The sketching and photography group were well under way with their practice after Monday’s introduction, and all got their creative juices flowing with watercolours, pen and ink drawing and photographic exploration.
Musical musing came into the fore yesterday evening, as an eagerly anticipated drumming class allowed the students to release some energy and get creative once more.
Drumming comes in many shapes and forms. This time, African-inspired beats were the exestuation; a vibrant and diverse style that many had not seen or heard before.
The traditional form of sub-Saharan drumming is “characterised by a ‘strong rhythmic interest’”, and as a genre it finds itself more and more thrust into populist musical culture.
That said, the class heard of historical context as well as performance today, and students were able to learn a lot about how African drumming has evolved over time as well as perfecting basic beats of their own.
Lady Margaret Hall
At 7.30pm, it was time for the show.

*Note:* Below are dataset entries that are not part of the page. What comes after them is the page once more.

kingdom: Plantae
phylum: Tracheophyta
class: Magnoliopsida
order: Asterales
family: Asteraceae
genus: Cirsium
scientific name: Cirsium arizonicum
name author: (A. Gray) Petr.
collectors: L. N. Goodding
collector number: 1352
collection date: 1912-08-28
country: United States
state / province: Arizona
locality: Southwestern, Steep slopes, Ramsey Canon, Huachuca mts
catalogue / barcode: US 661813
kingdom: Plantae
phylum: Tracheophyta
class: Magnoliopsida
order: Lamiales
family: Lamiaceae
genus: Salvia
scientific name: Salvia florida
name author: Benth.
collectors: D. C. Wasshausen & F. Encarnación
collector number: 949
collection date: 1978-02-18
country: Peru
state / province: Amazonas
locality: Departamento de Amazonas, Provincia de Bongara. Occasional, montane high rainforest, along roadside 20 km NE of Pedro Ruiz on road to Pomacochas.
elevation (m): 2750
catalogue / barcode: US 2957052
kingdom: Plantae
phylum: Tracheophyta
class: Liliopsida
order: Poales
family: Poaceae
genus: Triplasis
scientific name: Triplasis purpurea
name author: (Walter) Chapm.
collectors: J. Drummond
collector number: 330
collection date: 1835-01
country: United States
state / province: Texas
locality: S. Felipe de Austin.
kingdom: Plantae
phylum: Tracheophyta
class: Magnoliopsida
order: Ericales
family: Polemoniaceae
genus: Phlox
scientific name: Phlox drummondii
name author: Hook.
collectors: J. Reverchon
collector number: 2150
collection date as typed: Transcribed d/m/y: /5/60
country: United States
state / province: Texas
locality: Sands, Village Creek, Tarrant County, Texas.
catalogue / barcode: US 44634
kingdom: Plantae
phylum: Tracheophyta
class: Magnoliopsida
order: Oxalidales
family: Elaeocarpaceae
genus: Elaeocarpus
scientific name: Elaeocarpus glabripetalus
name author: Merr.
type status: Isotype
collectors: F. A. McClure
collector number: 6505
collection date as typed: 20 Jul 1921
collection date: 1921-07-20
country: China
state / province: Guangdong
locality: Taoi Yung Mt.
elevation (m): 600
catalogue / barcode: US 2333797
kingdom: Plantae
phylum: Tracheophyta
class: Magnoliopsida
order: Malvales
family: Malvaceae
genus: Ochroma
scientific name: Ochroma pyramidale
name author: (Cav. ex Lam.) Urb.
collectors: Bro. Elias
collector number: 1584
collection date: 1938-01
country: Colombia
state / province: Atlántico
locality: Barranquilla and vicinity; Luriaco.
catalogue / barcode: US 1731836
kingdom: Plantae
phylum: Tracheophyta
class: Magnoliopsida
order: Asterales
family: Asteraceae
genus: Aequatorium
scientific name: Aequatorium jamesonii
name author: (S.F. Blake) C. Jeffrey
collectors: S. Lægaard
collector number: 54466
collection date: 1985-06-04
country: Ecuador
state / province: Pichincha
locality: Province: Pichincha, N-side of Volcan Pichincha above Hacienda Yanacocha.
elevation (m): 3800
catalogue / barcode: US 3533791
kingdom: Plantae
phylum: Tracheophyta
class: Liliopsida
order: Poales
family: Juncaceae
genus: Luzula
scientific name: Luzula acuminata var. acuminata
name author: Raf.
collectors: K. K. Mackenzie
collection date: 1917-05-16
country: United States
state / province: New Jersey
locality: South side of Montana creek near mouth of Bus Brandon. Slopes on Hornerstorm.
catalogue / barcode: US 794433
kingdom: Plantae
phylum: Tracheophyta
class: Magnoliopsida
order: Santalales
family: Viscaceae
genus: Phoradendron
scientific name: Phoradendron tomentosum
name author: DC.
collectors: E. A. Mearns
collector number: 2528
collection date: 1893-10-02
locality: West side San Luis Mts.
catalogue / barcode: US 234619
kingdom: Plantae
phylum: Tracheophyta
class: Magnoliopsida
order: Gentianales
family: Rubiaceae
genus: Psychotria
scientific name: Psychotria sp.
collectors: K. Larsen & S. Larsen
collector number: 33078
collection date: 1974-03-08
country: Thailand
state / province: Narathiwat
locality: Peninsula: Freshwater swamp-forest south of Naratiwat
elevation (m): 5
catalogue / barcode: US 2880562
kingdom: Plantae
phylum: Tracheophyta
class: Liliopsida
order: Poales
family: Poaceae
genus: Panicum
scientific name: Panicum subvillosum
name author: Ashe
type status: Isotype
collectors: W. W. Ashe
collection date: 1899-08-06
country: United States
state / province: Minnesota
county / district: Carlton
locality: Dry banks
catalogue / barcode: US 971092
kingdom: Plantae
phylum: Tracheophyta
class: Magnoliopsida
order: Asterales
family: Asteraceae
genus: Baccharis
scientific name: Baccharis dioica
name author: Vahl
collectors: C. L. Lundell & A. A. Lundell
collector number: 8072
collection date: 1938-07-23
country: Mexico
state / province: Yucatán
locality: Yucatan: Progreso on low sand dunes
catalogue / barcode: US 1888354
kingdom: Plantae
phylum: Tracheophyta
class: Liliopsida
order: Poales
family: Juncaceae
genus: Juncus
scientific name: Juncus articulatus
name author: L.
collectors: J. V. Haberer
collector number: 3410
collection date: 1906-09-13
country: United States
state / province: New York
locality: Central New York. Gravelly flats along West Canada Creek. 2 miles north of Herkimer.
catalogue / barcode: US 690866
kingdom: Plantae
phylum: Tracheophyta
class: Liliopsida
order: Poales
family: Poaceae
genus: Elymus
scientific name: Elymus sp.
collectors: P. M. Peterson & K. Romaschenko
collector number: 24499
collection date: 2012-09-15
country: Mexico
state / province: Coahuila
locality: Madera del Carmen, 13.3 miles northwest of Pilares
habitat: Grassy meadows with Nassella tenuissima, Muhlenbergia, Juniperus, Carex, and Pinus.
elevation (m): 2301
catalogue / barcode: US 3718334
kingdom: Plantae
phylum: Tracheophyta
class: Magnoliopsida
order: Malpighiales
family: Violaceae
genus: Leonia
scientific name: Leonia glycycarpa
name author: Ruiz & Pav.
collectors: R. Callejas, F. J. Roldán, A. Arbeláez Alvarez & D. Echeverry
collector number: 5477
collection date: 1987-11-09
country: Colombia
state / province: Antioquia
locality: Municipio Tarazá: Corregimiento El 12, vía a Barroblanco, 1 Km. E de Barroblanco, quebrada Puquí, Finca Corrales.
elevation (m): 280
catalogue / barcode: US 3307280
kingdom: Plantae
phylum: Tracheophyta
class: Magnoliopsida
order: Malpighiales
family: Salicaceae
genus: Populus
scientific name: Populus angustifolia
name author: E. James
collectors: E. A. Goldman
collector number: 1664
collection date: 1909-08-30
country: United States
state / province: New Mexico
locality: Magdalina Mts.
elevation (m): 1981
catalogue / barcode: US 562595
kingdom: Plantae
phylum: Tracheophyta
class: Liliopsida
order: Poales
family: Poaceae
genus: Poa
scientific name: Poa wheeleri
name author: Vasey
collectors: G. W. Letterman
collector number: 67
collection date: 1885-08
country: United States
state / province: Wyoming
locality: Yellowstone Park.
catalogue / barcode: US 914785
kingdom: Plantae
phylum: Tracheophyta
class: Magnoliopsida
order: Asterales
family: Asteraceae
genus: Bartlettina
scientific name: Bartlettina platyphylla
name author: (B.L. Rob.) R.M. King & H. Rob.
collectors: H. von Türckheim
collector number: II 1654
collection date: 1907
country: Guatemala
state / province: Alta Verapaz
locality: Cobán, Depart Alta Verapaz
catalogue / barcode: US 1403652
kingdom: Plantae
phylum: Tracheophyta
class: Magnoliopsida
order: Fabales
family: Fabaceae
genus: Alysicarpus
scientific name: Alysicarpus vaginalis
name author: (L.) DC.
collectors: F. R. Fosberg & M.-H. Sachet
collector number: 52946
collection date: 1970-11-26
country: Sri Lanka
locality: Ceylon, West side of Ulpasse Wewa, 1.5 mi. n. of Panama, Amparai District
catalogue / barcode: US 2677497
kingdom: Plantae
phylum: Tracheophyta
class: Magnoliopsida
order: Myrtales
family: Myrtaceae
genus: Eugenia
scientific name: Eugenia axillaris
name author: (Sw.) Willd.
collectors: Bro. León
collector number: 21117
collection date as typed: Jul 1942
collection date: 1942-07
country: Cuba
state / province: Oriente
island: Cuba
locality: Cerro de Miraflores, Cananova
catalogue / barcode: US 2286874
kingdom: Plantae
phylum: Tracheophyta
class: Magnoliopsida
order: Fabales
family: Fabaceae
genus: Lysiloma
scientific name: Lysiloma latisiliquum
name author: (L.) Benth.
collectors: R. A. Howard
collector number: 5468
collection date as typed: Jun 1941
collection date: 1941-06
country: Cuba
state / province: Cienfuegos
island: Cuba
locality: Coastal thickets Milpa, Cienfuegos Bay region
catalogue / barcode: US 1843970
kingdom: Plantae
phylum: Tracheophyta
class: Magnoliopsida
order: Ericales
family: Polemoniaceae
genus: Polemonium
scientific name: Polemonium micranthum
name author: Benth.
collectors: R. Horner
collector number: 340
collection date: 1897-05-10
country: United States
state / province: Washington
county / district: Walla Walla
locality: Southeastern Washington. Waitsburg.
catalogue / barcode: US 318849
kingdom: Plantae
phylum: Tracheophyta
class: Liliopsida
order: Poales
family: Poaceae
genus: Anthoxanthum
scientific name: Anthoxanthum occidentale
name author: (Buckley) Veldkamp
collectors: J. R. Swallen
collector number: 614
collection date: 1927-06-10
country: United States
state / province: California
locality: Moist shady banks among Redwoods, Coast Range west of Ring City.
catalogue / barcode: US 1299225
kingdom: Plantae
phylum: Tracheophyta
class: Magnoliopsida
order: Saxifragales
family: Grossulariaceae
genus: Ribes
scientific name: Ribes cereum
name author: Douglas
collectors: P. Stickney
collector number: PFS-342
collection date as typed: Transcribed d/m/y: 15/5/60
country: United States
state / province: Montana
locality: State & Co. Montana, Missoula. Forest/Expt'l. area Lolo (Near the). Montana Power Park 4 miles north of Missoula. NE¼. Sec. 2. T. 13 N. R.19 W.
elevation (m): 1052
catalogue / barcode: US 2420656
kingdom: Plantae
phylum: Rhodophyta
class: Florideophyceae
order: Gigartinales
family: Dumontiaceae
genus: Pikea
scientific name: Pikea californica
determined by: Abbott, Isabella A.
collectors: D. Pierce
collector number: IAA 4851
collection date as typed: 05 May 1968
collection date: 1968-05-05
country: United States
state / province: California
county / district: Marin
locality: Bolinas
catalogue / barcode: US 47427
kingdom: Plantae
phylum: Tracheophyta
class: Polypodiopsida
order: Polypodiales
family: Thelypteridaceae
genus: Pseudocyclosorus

Oxford Royale Academy students from Lady Margaret Hall had spent the afternoon exploring the sights and sounds of London before enjoying a musical. The story is a spin-off from The Wizard of Oz, detailing the lives of the Wicked Witch of the West and the Good Witch of the North, with most of the story taking place before the events of the original script.
The play begins with the death of the Wicked Witch of the West (known in this as Elphaba) and the celebrations of the people of Oz. The rest of the story is told in the form of flashback, with the Good Witch of the North (Galinda) defending her and her difficult life. It is revealed throughout the play that the two were friends in their college years, before Elphaba turned to evil due to difficulties fitting in.
The show has received very positive reviews and the students certainly seemed to enjoy it as well. Although a relatively new production, having first opened in 2003, it has sold out on numerous occasions and won several awards. There is plenty to suggest that Wicked could go down to be as much of a classic as the original Wizard of Oz.
After the show, the students returned to Oxford on the coach. With London being so nearby, they can look forward to another trip to the capital next Tuesday. Meanwhile, they have a ghost tour, salsa dancing classes, a trip to Bicester Village, a sports day in the parks, a drumming workshop and fencing lessons to look forward to – all in the next few days!